Monday, January 01, 2018, 06:29 am PT (09:29 am ET)
In an effort to grow services revenue, in 2017 Apple released the Apple TV 4K to support higher resolution televisions, and started investing heavily in video programming for the future.
Editor's note: This is the latest installment in AppleInsider's 2017 Year in Review series, recapping the biggest trends for Apple that carried throughout the year.
In 2015, Apple rolled out the fourth-generation Apple TV. While still a notable expansion upon the third generation unit because of the inclusion of user-installable apps, the biggest complaint about the unit was the lack of 4K support.
During the iPhone 8 and iPhone X rollout event, Apple rectified the 4K omission. The Apple TV 4K uses the A10X Fusion processor, has 3 gigabytes of RAM, and either 32 or 64 gigabytes of storage. This all connects to the world either with 802.11ac Wi-Fi or a new Gigabit Ethernet Port, as well as HDMI 2.0.
But, not only is the Apple TV 4K, well, 4K, it brought along HDR.
For some, it still isn't the one box to rule them all. Dolby Atmos isn't included at present —but Apple has said that it is on the way. Samsung's HDR10+ will probably never come. The device's $179 price took some heat at launch too, but considering the original Apple TV in January 2007 shipped for $299, that seems pretty reasonable to us.
We here at AppleInsider really like the Apple TV 4K . If you want a set-it-and-forget-it box for your 4K television, HDR or not, and you have at least one other Apple device, get the new Apple TV 4K. There is little to not like about it.
Even if you don't have 4K, you're future-proofed for a few years at least and the power of the A10X is nice.
The second and third generation Apple TV had Apple-blessed services. Things like Netflix, MLB.TV and more were available, with Apple pushing new channels to user's devices.
The fourth-generation device opened that up to all developers, and not just a blessed few. Netflix moved from a service to an app, and just about every other streaming service did too. The end of 2017 also saw Amazon finallyrelease its own app for Prime Video, after holding out for two years —all the while not selling the Apple TV because of "customer confusion."
It also opened the door for third-party video players and streamers like Plex and VLC —making it a more flexible device overall.
Apple has been selling movies through iTunes for a long time. At a single click or tap, a wide array of Hollywood blockbusters were and are available for streaming or download to a device.
However, with the appearance of 4K HDR video, Apple decided that it wouldn't allow downloads of the 4K files to iTunes for later streaming. Whether this is an Apple decision, or one foisted upon them by the studios is unclear.
On one hand, a 4K video won't take up massive amounts of storage space, since the H.265 4K videos are in excess of 5GB per hour of content. On the other, customers with capped bandwidth are going to have a problem if they watch a lot of 4K video.
Also, Apple recommends 25Mbit download speeds at a minimum. If you can't make that kind of speed, you won't get the 4K stream.

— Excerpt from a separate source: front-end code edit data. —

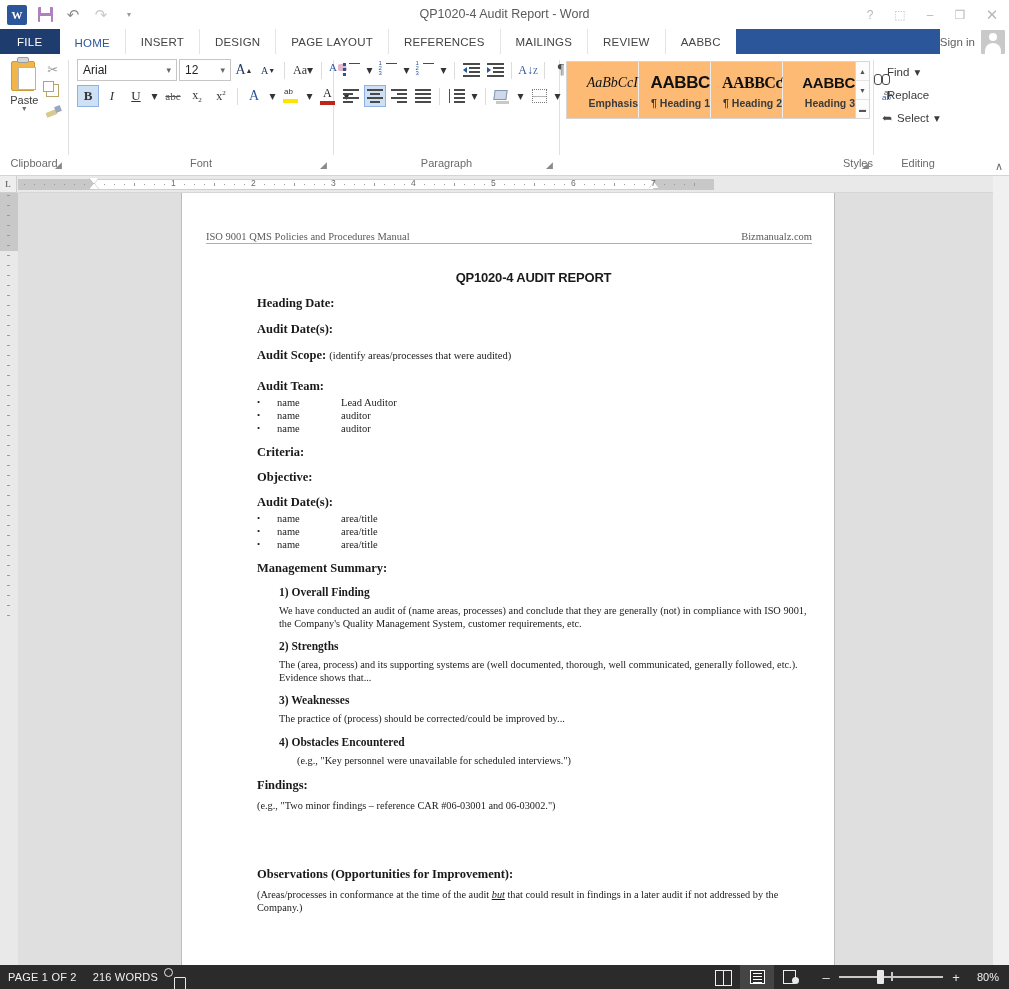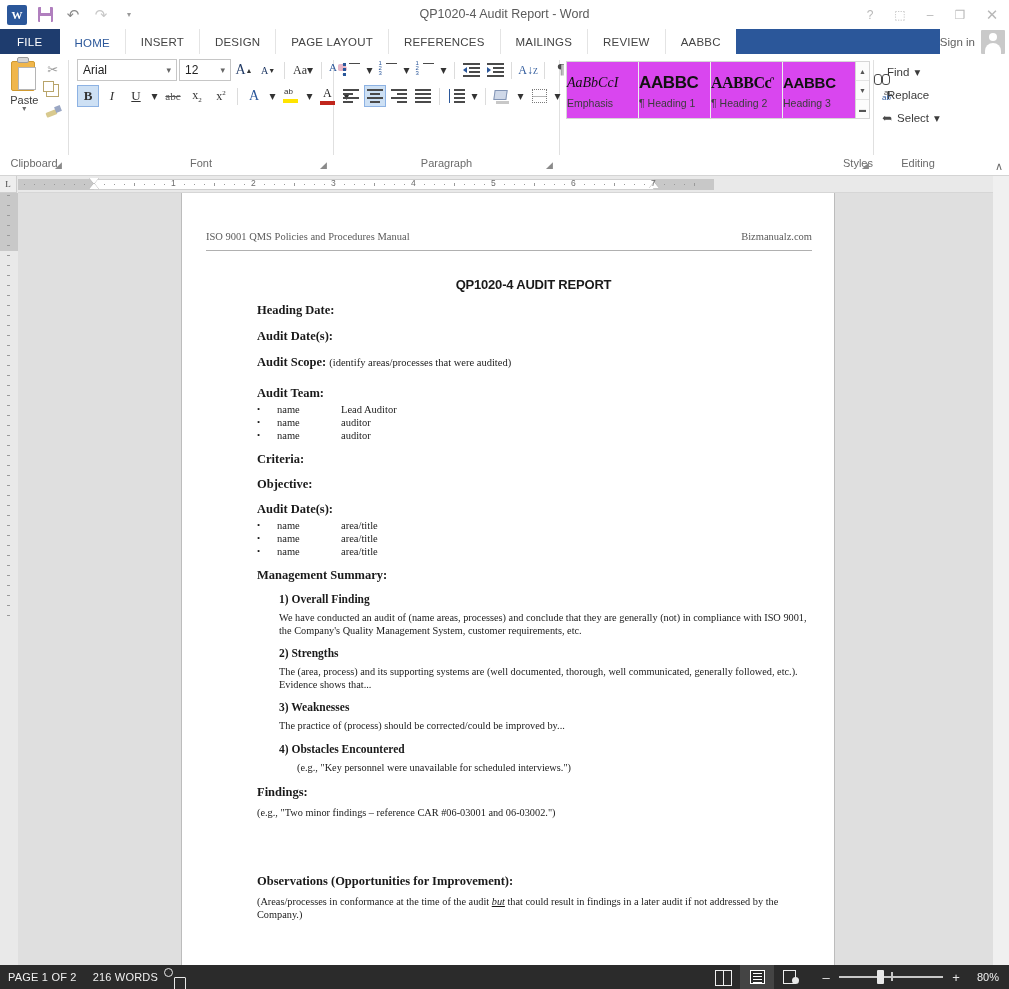--- a/index.html
+++ b/index.html
@@ -148,8 +148,8 @@
   .grp-styles { width:313px; }
   .stylebox { display:flex; border:1px solid #d6d6d6; height:58px; margin-top:2px; }
   .sgal { display:flex; }
-  .sitem { width:72px; display:flex; flex-direction:column; align-items:flex-start; justify-content:center;
-           border-right:1px solid #ededed; background:#d946ef; }
+  .sitem { width:72px; display:flex; flex-direction:column; align-items:flex-end; justify-content:center;
+           border-right:1px solid #ededed; background:#fdba74; }
   .sitem:last-child { border-right:none; }
   .spreview { font-family:"Liberation Serif",serif; font-size:17px; color:#111; line-height:22px; white-space:nowrap; }
   .spreview.emph { font-style:italic; font-size:14px; }

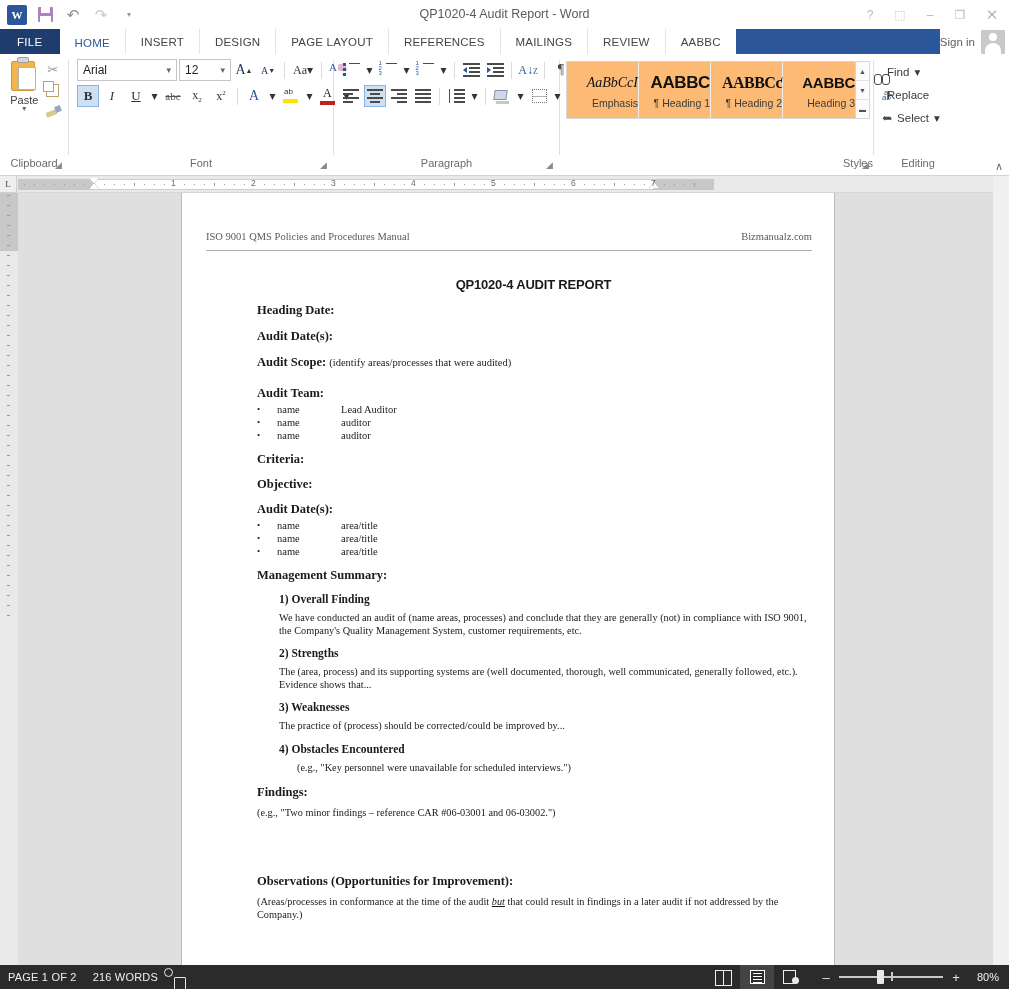--- a/index.html
+++ b/index.html
@@ -156,7 +156,7 @@
   .spreview.h1 { font-family:"Liberation Sans",sans-serif; font-weight:bold; font-size:17px; letter-spacing:-0.4px;}
   .spreview.h2 { font-weight:bold; font-size:16px; letter-spacing:-0.5px; }
   .spreview.h3 { font-family:"Liberation Sans",sans-serif; font-weight:bold; font-size:15px; letter-spacing:-0.3px;}
-  .sname { font-size:10.5px; color:#3b3b3b; margin-top:3px; white-space:nowrap; }
+  .sname { font-size:10.5px; color:#3b3b3b; margin-top:3px; white-space:nowrap;font-weight:bold; }
   .sscroll { width:14px; display:flex; flex-direction:column; border-left:1px solid #d6d6d6; }
   .sbtn { flex:1; display:flex; align-items:center; justify-content:center; font-size:7px; color:#555;
           border-bottom:1px solid #e4e4e4; background:#fcfcfc; }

In 2017, Apple rolled out some of its own unique video content. What we got, wasn't that good.
"Planet of the Apps" was early in the year, and was widely panned. Apple's interpretation of James Corden's "Carpool Karaoke" wasn't much better.
This isn't the end of Apple-produced video content, though. After a rash of executive hirings from a number of Hollywood studios, Apple has a lot on tap.

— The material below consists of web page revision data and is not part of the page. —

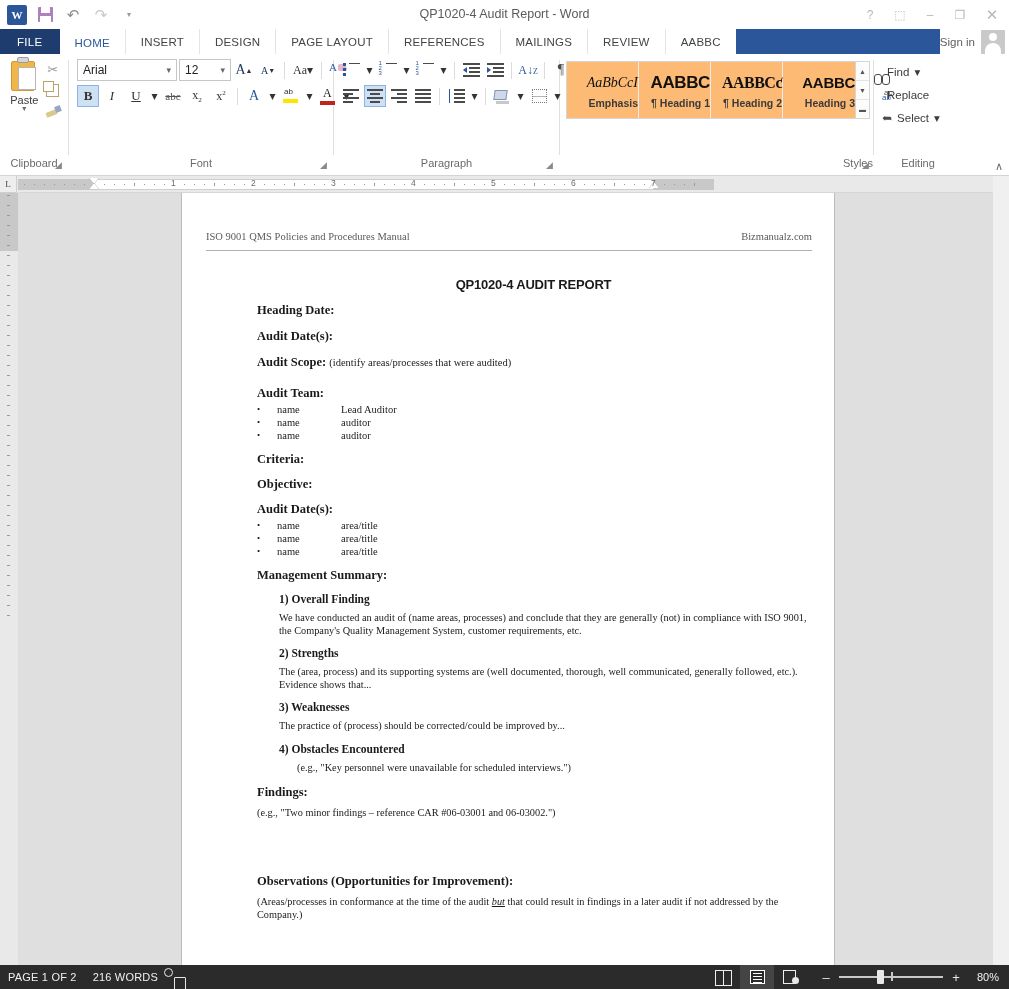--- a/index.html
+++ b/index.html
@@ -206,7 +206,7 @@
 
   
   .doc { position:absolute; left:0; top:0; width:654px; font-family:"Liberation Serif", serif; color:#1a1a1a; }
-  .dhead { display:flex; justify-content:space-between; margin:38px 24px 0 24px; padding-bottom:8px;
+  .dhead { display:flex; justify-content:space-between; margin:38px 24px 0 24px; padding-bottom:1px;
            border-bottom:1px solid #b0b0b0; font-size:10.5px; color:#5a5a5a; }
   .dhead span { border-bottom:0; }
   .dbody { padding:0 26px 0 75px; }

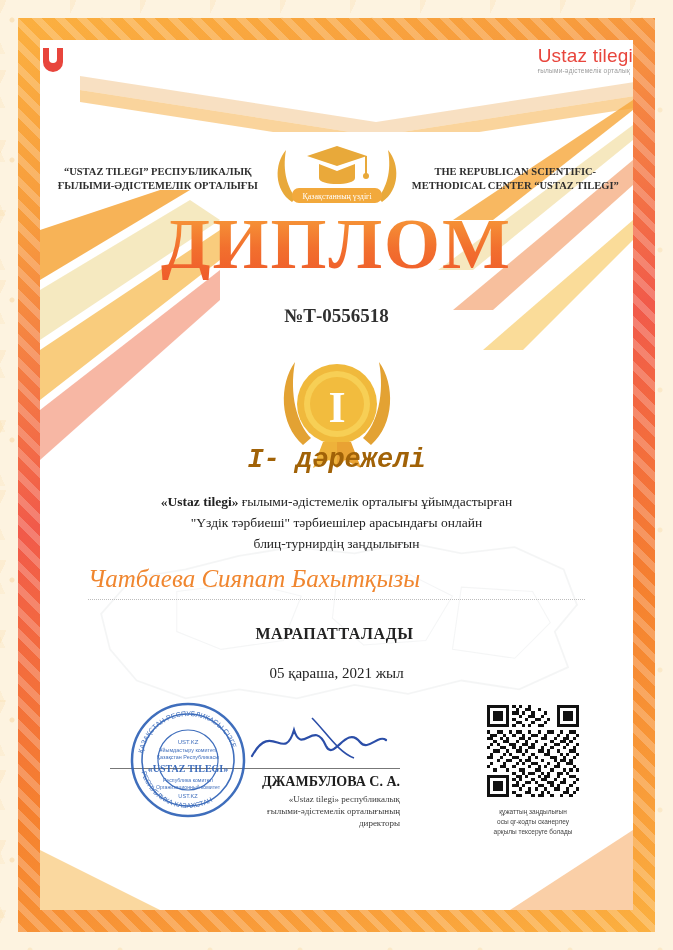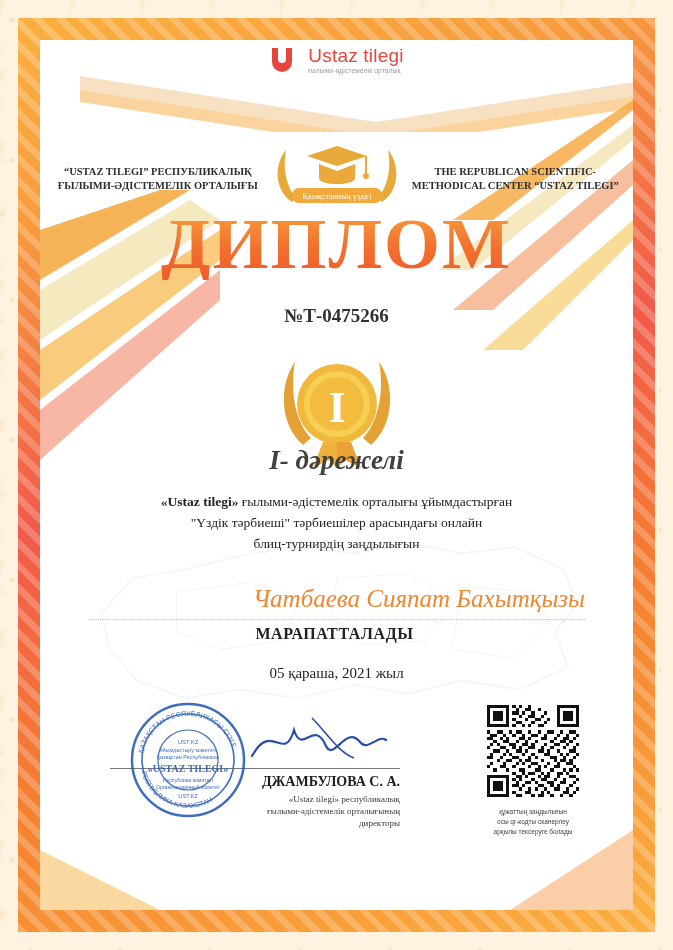--- a/index.html
+++ b/index.html
@@ -96,7 +96,7 @@
     left: 0; right: 0;
     display: flex;
     align-items: center;
-    justify-content: center;
+    justify-content: space-between;
     gap: 13px;
   }
   .logo-mark {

Zack Van Amburg and Jamie Erlicht, formerly ofSony Television are said to be tasked with securing "around a dozen" original TV shows, with four of them known.
Arecent move by Apple in sourcing unique content is a new morning show-related drama starring Jennifer Aniston and Reese Witherspoon. Also, Apple has reportedly given a blank check to Drake to produce whatever shows or movies he wants.
In October, Apple signed a deal with Amblin Television and NBCUniversal to revive "Amazing Stories," an anthology science fiction series created by Steven Spielberg that ran for two seasons in the 1980s. Apple is expected to air 10 episodes, spending over $5 million on each show.
More recently, Apple signed a deal with "Star Trek" and "Battlestar Galactica" reboot alum Ronald D. Moore to pen a new space drama .
All four ventures are believed to be part of a broader $1 billion investment in original video programming, concentrating on big-budget dramas similar to "Breaking Bad" or "Game of Thrones" in impact, if not in explicit content.
Steve Jobs famously said that the Apple TV was a "hobby" product for the company. Apple isn't talking about sales numbers, but given the update to 4K with HDR in 2017, it clearly isn't that anymore.
But, how much of Apple's business remains to be seen. Video is obviously part of Apple's services growth plan —which has worked out pretty well so far.
If even some of Apple's big-name video products work out in 2018, the hobby will have paid off.